The researchers followed up these correlational studies with a set of experiments in which they directly manipulated both this apparent influence on the tendency to cooperate—processing speed—and the cognitive mechanism thought to be associated with this influence—intuitive, as opposed to reflective, decision-making. In the first of these studies, researchers gathered 891 participants (211 undergraduates and 680 participants from a nationwide sample) and had them play a public goods game with one key twist: these participants were forced to make their decisions either quickly (within 10 seconds) or slowly (after at least 10 seconds had passed). In the second, researchers had 343 participants from a nationwide sample play a public goods game after they had been primed to use either intuitive or reflective reasoning. Both studies showed the same pattern—whether people were forced to use intuition (by acting under time constraints) or simply encouraged to do so (through priming), they gave significantly more money to the common good than did participants who relied on reflection to make their choices. This again suggests that our intuitive impulse is to cooperate with others.

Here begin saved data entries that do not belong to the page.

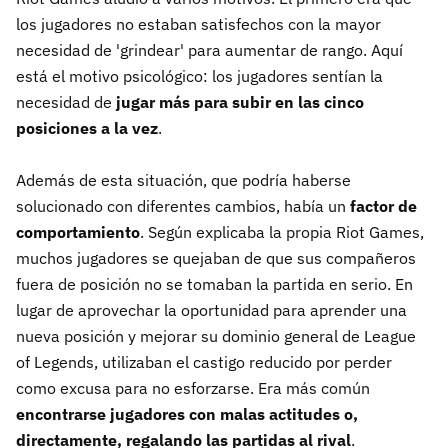
los jugadores no estaban satisfechos con la mayor
necesidad de 'grindear' para aumentar de rango. Aquí
está el motivo psicológico: los jugadores sentían la
necesidad de
jugar más para subir en las cinco
posiciones a la
vez
.
Además de esta situación, que podría haberse
solucionado con diferentes cambios, había un
factor de
comportamiento
. Según explicaba la propia Riot Games,
muchos jugadores se quejaban de que sus compañeros
fuera de posición no se tomaban la partida en serio. En
lugar de aprovechar la oportunidad para aprender una
nueva posición y mejorar su dominio general de League
of Legends, utilizaban el castigo reducido por perder
como excusa para no esforzarse. Era más común
encontrarse jugadores con malas actitudes o,
directamente, regalando las partidas al rival
.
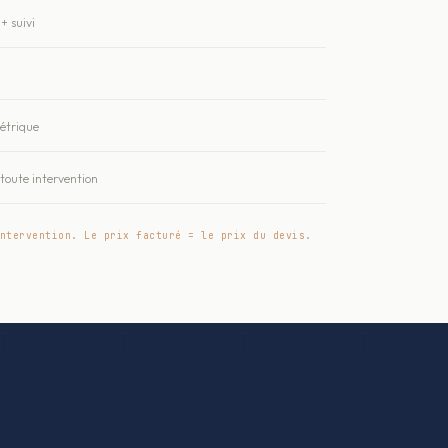
+ suivi
métrique
oute intervention
ntervention. Le prix facturé = le prix du devis.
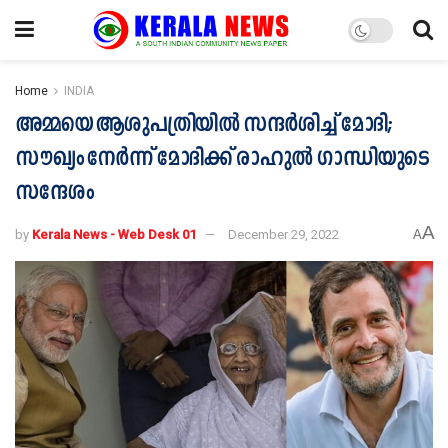
Home
INDIA
അമ്മയെ ആശുപത്രിയില്‍ സന്ദര്‍ശിച്ച് മോദി;
സൗഖ്യം നേര്‍ന്ന് മോദിക്ക് രാഹുല്‍ ഗാന്ധിയുടെ
സന്ദേശം
A
by
Kerala News - Web Desk 01
December 29, 2022
A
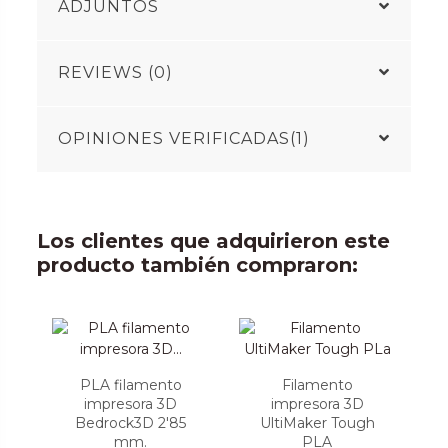
ADJUNTOS
REVIEWS (0)
OPINIONES VERIFICADAS(1)
Los clientes que adquirieron este
producto también compraron:
PLA filamento
Filamento
impresora 3D
impresora 3D
Bedrock3D 2'85
UltiMaker Tough
mm.
PLA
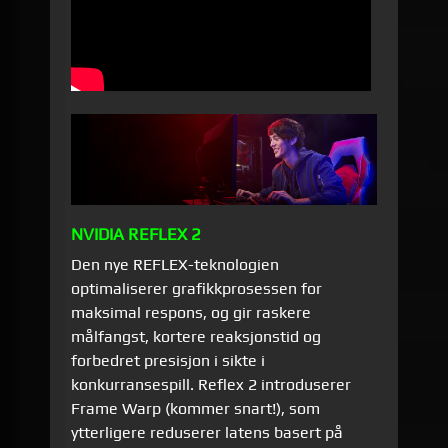
NVIDIA REFLEX 2
Den nye REFLEX-teknologien
optimaliserer grafikkprosessen for
maksimal respons, og gir raskere
målfangst, kortere reaksjonstid og
forbedret presisjon i sikte i
konkurransespill. Reflex 2 introduserer
Frame Warp (kommer snart!), som
ytterligere reduserer latens basert på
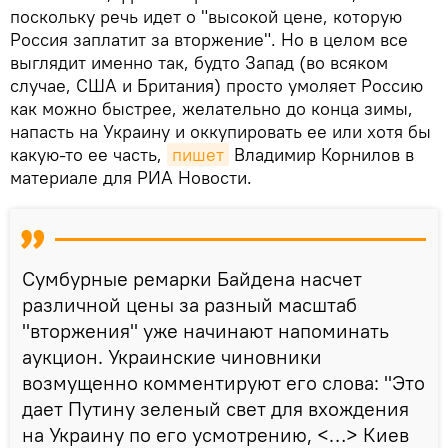
поскольку речь идет о "высокой цене, которую
Россия заплатит за вторжение". Но в целом все
выглядит именно так, будто Запад (во всяком
случае, США и Британия) просто умоляет Россию
как можно быстрее, желательно до конца зимы,
напасть на Украину и оккупировать ее или хотя бы
какую-то ее часть,
пишет
Владимир Корнилов в
материале для РИА Новости.
Сумбурные ремарки Байдена насчет
различной цены за разный масштаб
"вторжения" уже начинают напоминать
аукцион. Украинские чиновники
возмущенно комментируют его слова: "Это
дает Путину зеленый свет для вхождения
на Украину по его усмотрению, <…> Киев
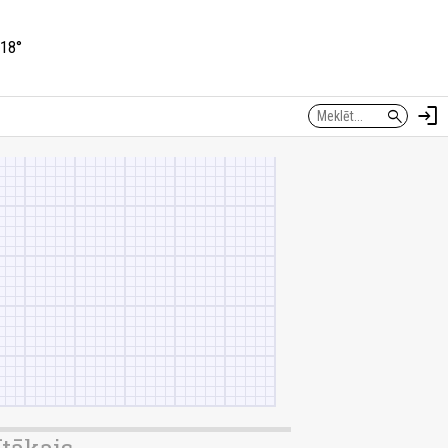
18°
login
search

Taken together, these studies—7 total experiments, using a whopping 2,068 participants—suggest that we are not intuitively selfish creatures. But does this mean that we our naturally cooperative? Or could it be that cooperation is our first instinct simply because it is rewarded? After all, we live in a world where it pays to play well with others: cooperating helps us make friends, gain social capital, and find social success in a wide range of domains. As one way of addressing this possibility, the experimenters carried out yet another study. In this study, they asked 341 participants from a nationwide sample about their daily interactions—specifically, whether or not these interactions were mainly cooperative; they found that the relationship between processing speed (that is, intuition) and cooperation only existed for those who reported having primarily cooperative interactions in daily life. This suggests that cooperation is the intuitive response only for those who routinely engage in interactions where this behavior is rewarded—that human “goodness” may result from the acquisition of a regularly rewarded trait.